- **AVAILABLE DATA**:
──────────

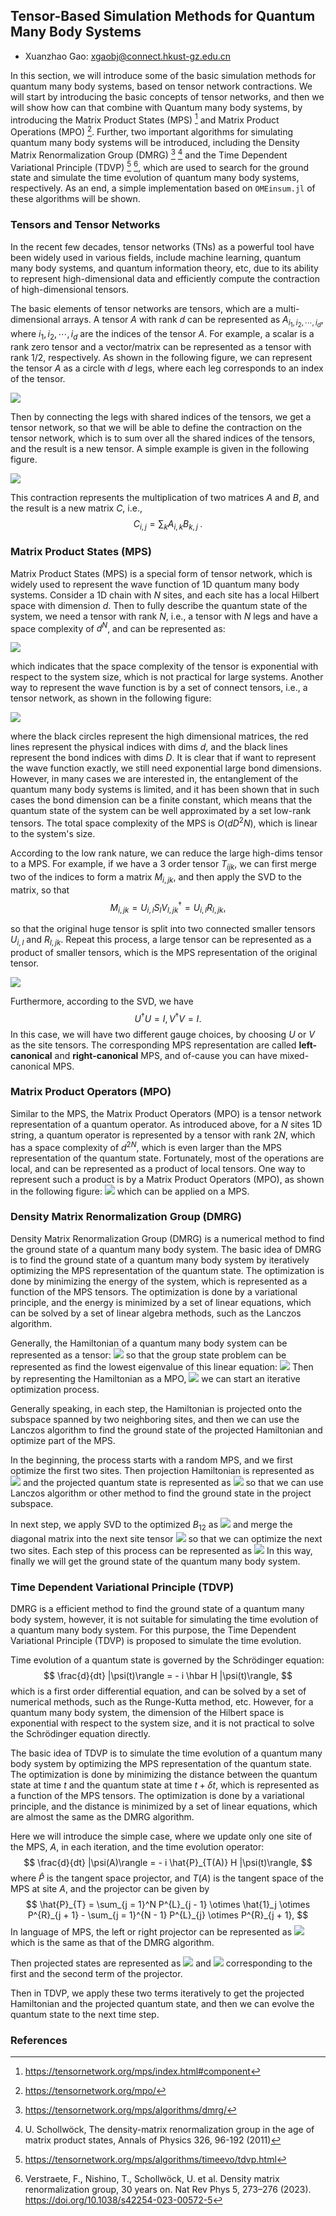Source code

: ## Tensor-Based Simulation Methods for Quantum Many Body Systems
- Xuanzhao Gao: [xgaobj@connect.hkust-gz.edu.cn](mailto:xgaobj@connect.hkust-gz.edu.cn)

In this section, we will introduce some of the basic simulation methods for quantum many body systems, based on tensor network contractions. 
We will start by introducing the basic concepts of tensor networks, and then we will show how can that combine with Quantum many body systems, by introducing the Matrix Product States (MPS) [^MPS] and Matrix Product Operations (MPO) [^MPO]. 
Further, two important algorithms for simulating quantum many body systems will be introduced, including the Density Matrix Renormalization Group (DMRG) [^DMRG] [^Schollwöck] and the Time Dependent Variational Principle (TDVP) [^TDVP] [^Verstraete], which are used to search for the ground state and simulate the time evolution of quantum many body systems, respectively. 
As an end, a simple implementation based on `OMEinsum.jl` of these algorithms will be shown.

### Tensors and Tensor Networks

In the recent few decades, tensor networks (TNs) as a powerful tool have been widely used in various fields, include machine learning, quantum many body systems, and quantum information theory, etc, due to its ability to represent high-dimensional data and efficiently compute the contraction of high-dimensional tensors.

The basic elements of tensor networks are tensors, which are a multi-dimensional arrays.
A tensor $A$ with rank $d$ can be represented as $A_{i_1, i_2, \cdots, i_d}$, where $i_1, i_2, \cdots, i_d$ are the indices of the tensor $A$.
For example, a scalar is a rank zero tensor and a vector/matrix can be represented as a tensor with rank 1/2, respectively.
As shown in the following figure, we can represent the tensor $A$ as a circle with $d$ legs, where each leg corresponds to an index of the tensor.

![](figs/tensors.svg)

Then by connecting the legs with shared indices of the tensors, we get a tensor network, so that we will be able to define the contraction on the tensor network, which is to sum over all the shared indices of the tensors, and the result is a new tensor.
A simple example is given in the following figure.

![](figs/tensor_network.svg)

This contraction represents the multiplication of two matrices $A$ and $B$, and the result is a new matrix $C$, i.e.,
$$
C_{i, j} = \sum_{k} A_{i, k} B_{k, j} \;. 
$$

### Matrix Product States (MPS)

Matrix Product States (MPS) is a special form of tensor network, which is widely used to represent the wave function of 1D quantum many body systems.
Consider a 1D chain with $N$ sites, and each site has a local Hilbert space with dimension $d$.
Then to fully describe the quantum state of the system, we need a tensor with rank $N$, i.e., a tensor with $N$ legs and have a space complexity of $d^N$, and can be represented as:

![](figs/full_phi.svg)

which indicates that the space complexity of the tensor is exponential with respect to the system size, which is not practical for large systems.
Another way to represent the wave function is by a set of connect tensors, i.e., a tensor network, as shown in the following figure:

![](figs/mps.svg)

where the black circles represent the high dimensional matrices, the red lines represent the physical indices with dims $d$, and the black lines represent the bond indices with dims $D$. It is clear that if want to represent the wave function exactly, we still need exponential large bond dimensions. However, in many cases we are interested in, the entanglement of the quantum many body systems is limited, and it has been shown that in such cases the bond dimension can be a finite constant, which means that the quantum state of the system can be well approximated by a set low-rank tensors. The total space complexity of the MPS is $O(d D^2 N)$, which is linear to the system's size.

According to the low rank nature, we can reduce the large high-dims tensor to a MPS.
For example, if we have a 3 order tensor $T_{ijk}$, we can first merge two of the indices to form a matrix $M_{i,jk}$, and then apply the SVD to the matrix, so that
$$
  M_{i, jk} = U_{i,l} S_{l} V_{l, jk}^{\dagger} = U_{i,l} R_{l, jk},
$$

so that the original huge tensor is split into two connected smaller tensors $U_{i,l}$ and $R_{l, jk}$.
Repeat this process, a large tensor can be represented as a product of smaller tensors, which is the MPS representation of the original tensor.

![](figs/tensor2mps.png)

Furthermore, according to the SVD, we have 
$$
  U^{\dagger} U = I, V^{\dagger} V = I.
$$
In this case, we will have two different gauge choices, by choosing $U$ or $V$ as the site tensors. The corresponding MPS representation are called **left-canonical** and **right-canonical** MPS, and of-cause you can have mixed-canonical MPS.

### Matrix Product Operators (MPO)

Similar to the MPS, the Matrix Product Operators (MPO) is a tensor network representation of a quantum operator. As introduced above, for a $N$ sites 1D string, a quantum operator is represented by a tensor with rank $2N$, which has a space complexity of $d^{2N}$, which is even larger than the MPS representation of the quantum state. Fortunately, most of the operations are local, and can be represented as a product of local tensors. One way to represent such a product is by a Matrix Product Operators (MPO), as shown in the following figure:
![](https://tensornetwork.org/mpo/mpo.png)
which can be applied on a MPS.

### Density Matrix Renormalization Group (DMRG)

Density Matrix Renormalization Group (DMRG) is a numerical method to find the ground state of a quantum many body system. The basic idea of DMRG is to find the ground state of a quantum many body system by iteratively optimizing the MPS representation of the quantum state. The optimization is done by minimizing the energy of the system, which is represented as a function of the MPS tensors. The optimization is done by a variational principle, and the energy is minimized by a set of linear equations, which can be solved by a set of linear algebra methods, such as the Lanczos algorithm.

Generally, the Hamiltonian of a quantum many body system can be represented as a tensor:
![](https://tensornetwork.org/mps/algorithms/dmrg/H_diagram.png)
so that the group state problem can be represented as find the lowest eigenvalue of this linear equation:
![](https://tensornetwork.org/mps/algorithms/dmrg/H_eigenvector.png)
Then by representing the Hamiltonian as a MPO,
![](https://tensornetwork.org/mps/algorithms/dmrg/H_MPO_form.png)
we can start an iterative optimization process.

Generally speaking, in each step, the Hamiltonian is projected onto the subspace spanned by two neighboring sites, and then we can use the Lanczos algorithm to find the ground state of the projected Hamiltonian and optimize part of the MPS.

In the beginning, the process starts with a random MPS, and we first optimize the first two sites. Then projection Hamiltonian is represented as
![](https://tensornetwork.org/mps/algorithms/dmrg/projected_H.png)
and the projected quantum state is represented as
![](https://tensornetwork.org/mps/algorithms/dmrg/bond1.png)
so that we can use Lanczos algorithm or other method to find the ground state in the project subspace.

In next step, we apply SVD to the optimized $B_{12}$ as
![](https://tensornetwork.org/mps/algorithms/dmrg/B12_svd.png)
and merge the diagonal matrix into the next site tensor
![](https://tensornetwork.org/mps/algorithms/dmrg/SV_mult.png)
so that we can optimize the next two sites.
Each step of this process can be represented as
![](https://tensornetwork.org/mps/algorithms/dmrg/summary_opt.png)
In this way, finally we will get the ground state of the quantum many body system.

### Time Dependent Variational Principle (TDVP)

DMRG is a efficient method to find the ground state of a quantum many body system, however, it is not suitable for simulating the time evolution of a quantum many body system. For this purpose, the Time Dependent Variational Principle (TDVP) is proposed to simulate the time evolution.

Time evolution of a quantum state is governed by the Schrödinger equation:
$$
\frac{d}{dt} |\psi(t)\rangle = - i \hbar H |\psi(t)\rangle,
$$
which is a first order differential equation, and can be solved by a set of numerical methods, such as the Runge-Kutta method, etc. However, for a quantum many body system, the dimension of the Hilbert space is exponential with respect to the system size, and it is not practical to solve the Schrödinger equation directly.

The basic idea of TDVP is to simulate the time evolution of a quantum many body system by optimizing the MPS representation of the quantum state. The optimization is done by minimizing the distance between the quantum state at time $t$ and the quantum state at time $t + \delta t$, which is represented as a function of the MPS tensors. The optimization is done by a variational principle, and the distance is minimized by a set of linear equations, which are almost the same as the DMRG algorithm.

Here we will introduce the simple case, where we update only one site of the MPS, $A$, in each iteration, and the time evolution operator:
$$
\frac{d}{dt} |\psi(A)\rangle = - i \hat{P}_{T(A)} H |\psi(t)\rangle,
$$
where $\hat{P}$ is the tangent space projector, and $T(A)$ is the tangent space of the MPS at site $A$, and the projector can be given by
$$
\hat{P}_{T} = \sum_{j = 1}^N P^{L}_{j - 1} \otimes \hat{1}_j \otimes P^{R}_{j + 1} - \sum_{j = 1}^{N - 1} P^{L}_{j} \otimes P^{R}_{j + 1},
$$
In language of MPS, the left or right projector can be represented as
![](https://tensornetwork.org/mps/algorithms/timeevo/tdvp_projectors.svg)
which is the same as that of the DMRG algorithm.

Then projected states are represented as
![](https://tensornetwork.org/mps/algorithms/timeevo/tdvp_efftdse.svg)
and
![](https://tensornetwork.org/mps/algorithms/timeevo/tdvp_efftdse_bond.svg)
corresponding to the first and the second term of the projector.

Then in TDVP, we apply these two terms iteratively to get the projected Hamiltonian and the projected quantum state, and then we can evolve the quantum state to the next time step.

### References

[^MPS]: https://tensornetwork.org/mps/index.html#component

[^MPO]: https://tensornetwork.org/mpo/

[^DMRG]: https://tensornetwork.org/mps/algorithms/dmrg/

[^TDVP]: https://tensornetwork.org/mps/algorithms/timeevo/tdvp.html

[^Schollwöck]: U. Schollwöck, The density-matrix renormalization group in the age of matrix product states, Annals of Physics 326, 96-192 (2011)

[^Verstraete]: Verstraete, F., Nishino, T., Schollwöck, U. et al. Density matrix renormalization group, 30 years on. Nat Rev Phys 5, 273–276 (2023). https://doi.org/10.1038/s42254-023-00572-5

──────────

- **EXERCISE INSTRUCTIONS**: Copy out exactly, and only, the lines from the one that contains "Then projected states are represented as" through the last line of the material above.

- **YOUR RESPONSE**:
Then projected states are represented as
![](https://tensornetwork.org/mps/algorithms/timeevo/tdvp_efftdse.svg)
and
![](https://tensornetwork.org/mps/algorithms/timeevo/tdvp_efftdse_bond.svg)
corresponding to the first and the second term of the projector.

Then in TDVP, we apply these two terms iteratively to get the projected Hamiltonian and the projected quantum state, and then we can evolve the quantum state to the next time step.

### References

[^MPS]: https://tensornetwork.org/mps/index.html#component

[^MPO]: https://tensornetwork.org/mpo/

[^DMRG]: https://tensornetwork.org/mps/algorithms/dmrg/

[^TDVP]: https://tensornetwork.org/mps/algorithms/timeevo/tdvp.html

[^Schollwöck]: U. Schollwöck, The density-matrix renormalization group in the age of matrix product states, Annals of Physics 326, 96-192 (2011)

[^Verstraete]: Verstraete, F., Nishino, T., Schollwöck, U. et al. Density matrix renormalization group, 30 years on. Nat Rev Phys 5, 273–276 (2023). https://doi.org/10.1038/s42254-023-00572-5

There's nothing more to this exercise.